§ Problem description:
Going through the entries below, copy out each line that contains "give".

-- Data supplied follows --

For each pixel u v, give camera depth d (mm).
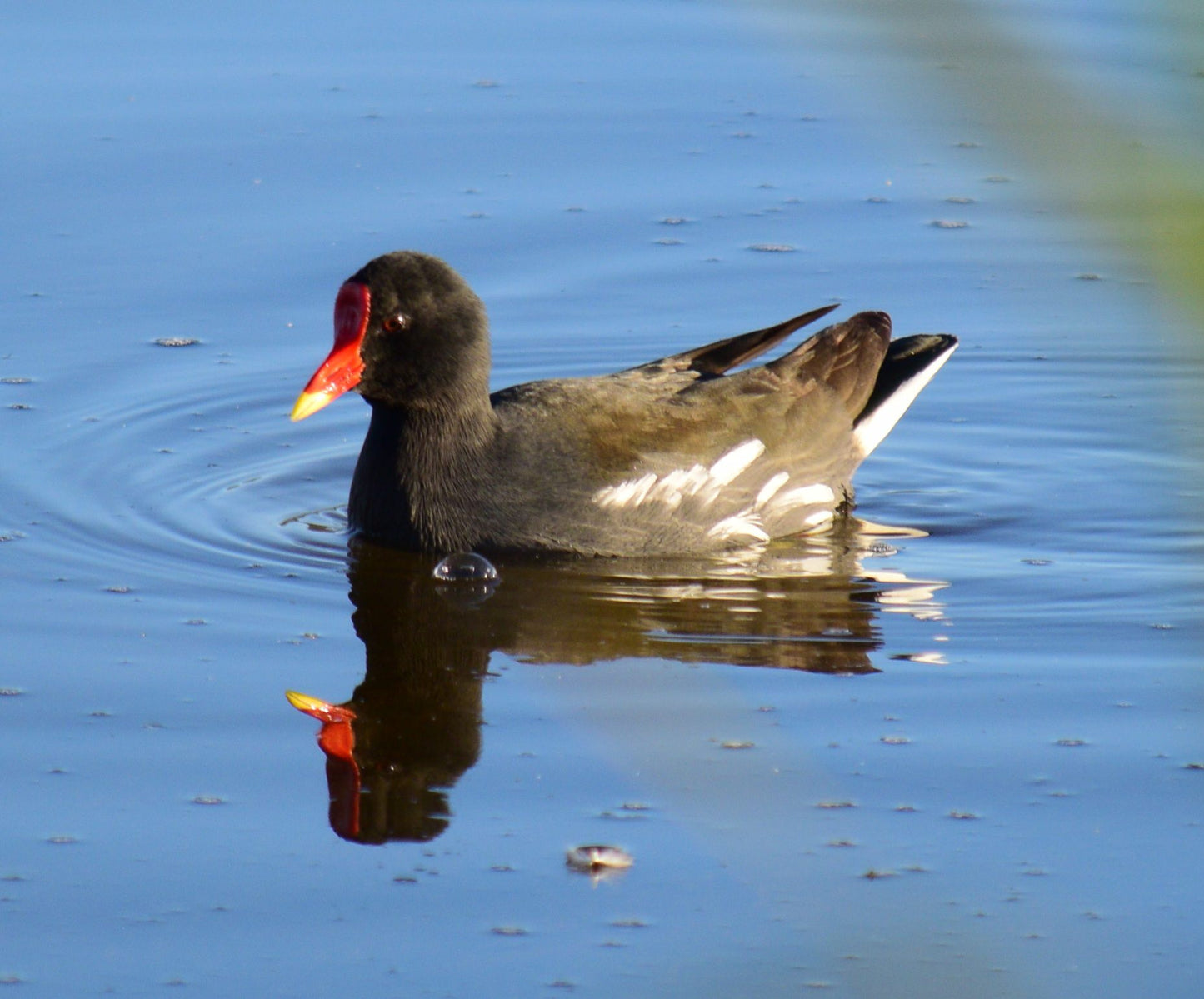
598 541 12086
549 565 11898
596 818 8117
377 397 12203
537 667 9938
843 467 13406
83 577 11398
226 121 20297
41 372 15461
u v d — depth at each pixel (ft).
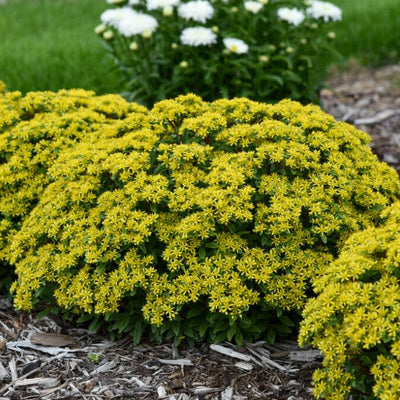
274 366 10.75
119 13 18.71
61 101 14.06
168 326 10.89
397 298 8.40
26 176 12.80
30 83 23.31
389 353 8.42
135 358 11.07
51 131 12.94
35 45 27.37
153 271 10.62
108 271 11.40
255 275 10.41
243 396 10.04
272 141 11.61
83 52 26.40
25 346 11.44
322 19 20.16
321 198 10.84
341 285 9.00
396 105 24.47
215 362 10.82
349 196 11.16
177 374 10.60
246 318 10.51
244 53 19.24
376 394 8.04
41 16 35.01
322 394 9.16
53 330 11.98
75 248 11.02
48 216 11.62
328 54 28.25
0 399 10.04
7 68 24.09
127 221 10.69
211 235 10.43
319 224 10.66
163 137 12.32
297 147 11.16
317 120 11.98
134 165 11.09
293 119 11.94
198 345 11.28
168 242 10.74
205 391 10.18
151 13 19.60
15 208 12.64
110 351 11.33
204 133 11.37
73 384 10.45
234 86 19.42
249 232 10.94
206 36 17.90
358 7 34.73
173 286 10.48
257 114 12.05
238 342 10.68
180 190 10.73
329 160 11.40
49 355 11.23
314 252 10.91
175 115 11.97
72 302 11.12
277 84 19.51
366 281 9.24
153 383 10.41
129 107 14.35
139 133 11.78
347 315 8.70
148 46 18.89
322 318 8.83
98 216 11.22
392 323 8.29
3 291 13.26
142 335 11.69
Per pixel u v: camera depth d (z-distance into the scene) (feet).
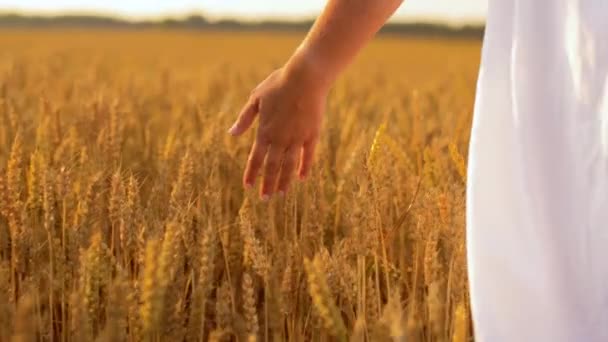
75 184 9.36
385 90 30.71
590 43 5.61
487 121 6.01
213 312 8.71
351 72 47.29
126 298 6.66
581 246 5.64
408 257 9.18
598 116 5.59
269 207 8.87
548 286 5.75
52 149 11.92
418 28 247.70
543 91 5.82
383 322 6.26
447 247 7.59
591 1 5.62
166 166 10.39
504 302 5.84
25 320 5.49
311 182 9.32
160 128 17.54
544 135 5.80
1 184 8.05
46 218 8.01
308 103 7.11
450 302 7.61
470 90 25.66
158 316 6.25
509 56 6.00
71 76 35.01
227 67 38.83
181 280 7.66
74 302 6.42
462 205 7.36
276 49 102.37
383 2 6.70
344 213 9.45
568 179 5.70
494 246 5.89
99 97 14.24
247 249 7.55
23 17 261.65
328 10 6.81
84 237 7.90
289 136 7.29
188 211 8.16
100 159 11.04
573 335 5.67
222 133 11.46
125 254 7.89
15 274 8.97
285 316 8.34
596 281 5.58
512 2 6.00
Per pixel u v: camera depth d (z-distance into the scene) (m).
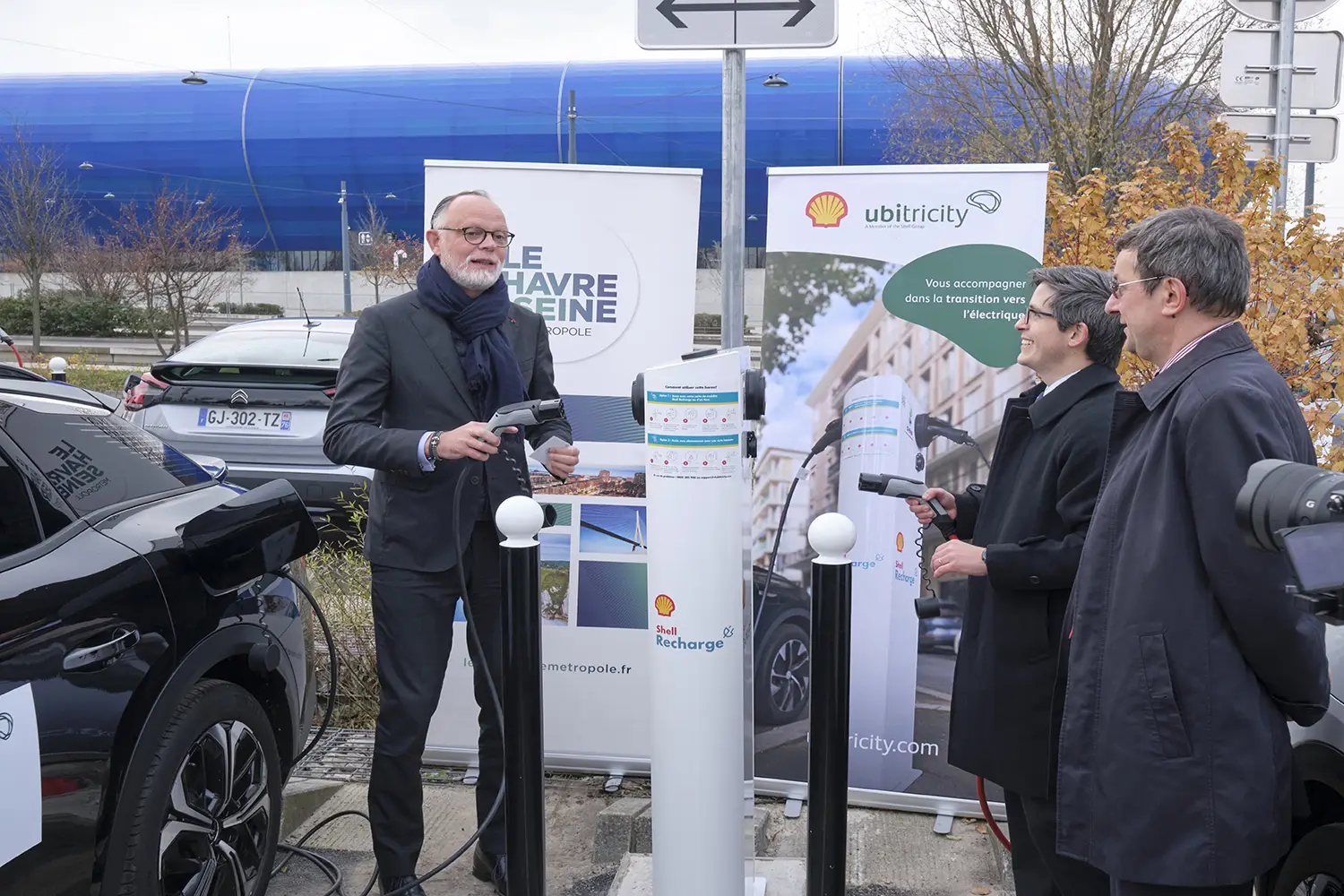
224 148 37.72
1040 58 12.70
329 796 3.86
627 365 3.83
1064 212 4.52
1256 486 1.66
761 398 2.60
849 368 3.69
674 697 2.57
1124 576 1.96
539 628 2.54
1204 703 1.88
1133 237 2.09
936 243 3.60
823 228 3.68
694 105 34.88
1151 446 1.97
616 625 3.89
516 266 3.82
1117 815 1.93
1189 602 1.89
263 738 2.82
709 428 2.48
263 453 6.38
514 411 2.81
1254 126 5.92
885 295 3.65
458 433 2.80
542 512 2.54
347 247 32.59
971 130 15.34
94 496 2.50
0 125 37.62
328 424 2.99
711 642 2.54
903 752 3.68
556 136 35.91
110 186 38.22
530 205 3.80
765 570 3.80
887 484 2.75
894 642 3.67
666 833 2.62
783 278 3.72
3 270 26.58
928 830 3.58
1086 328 2.46
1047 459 2.46
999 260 3.56
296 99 37.72
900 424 3.64
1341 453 4.52
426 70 37.88
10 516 2.26
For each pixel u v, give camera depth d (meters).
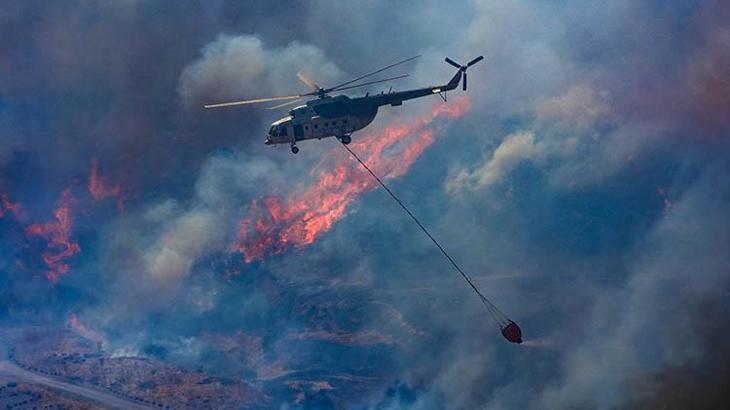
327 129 192.62
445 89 192.38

-- Data supplied concluded --

§ Answer for the task:
For each pixel u v, give camera depth d (mm).
For each pixel u v, give camera depth d (meters).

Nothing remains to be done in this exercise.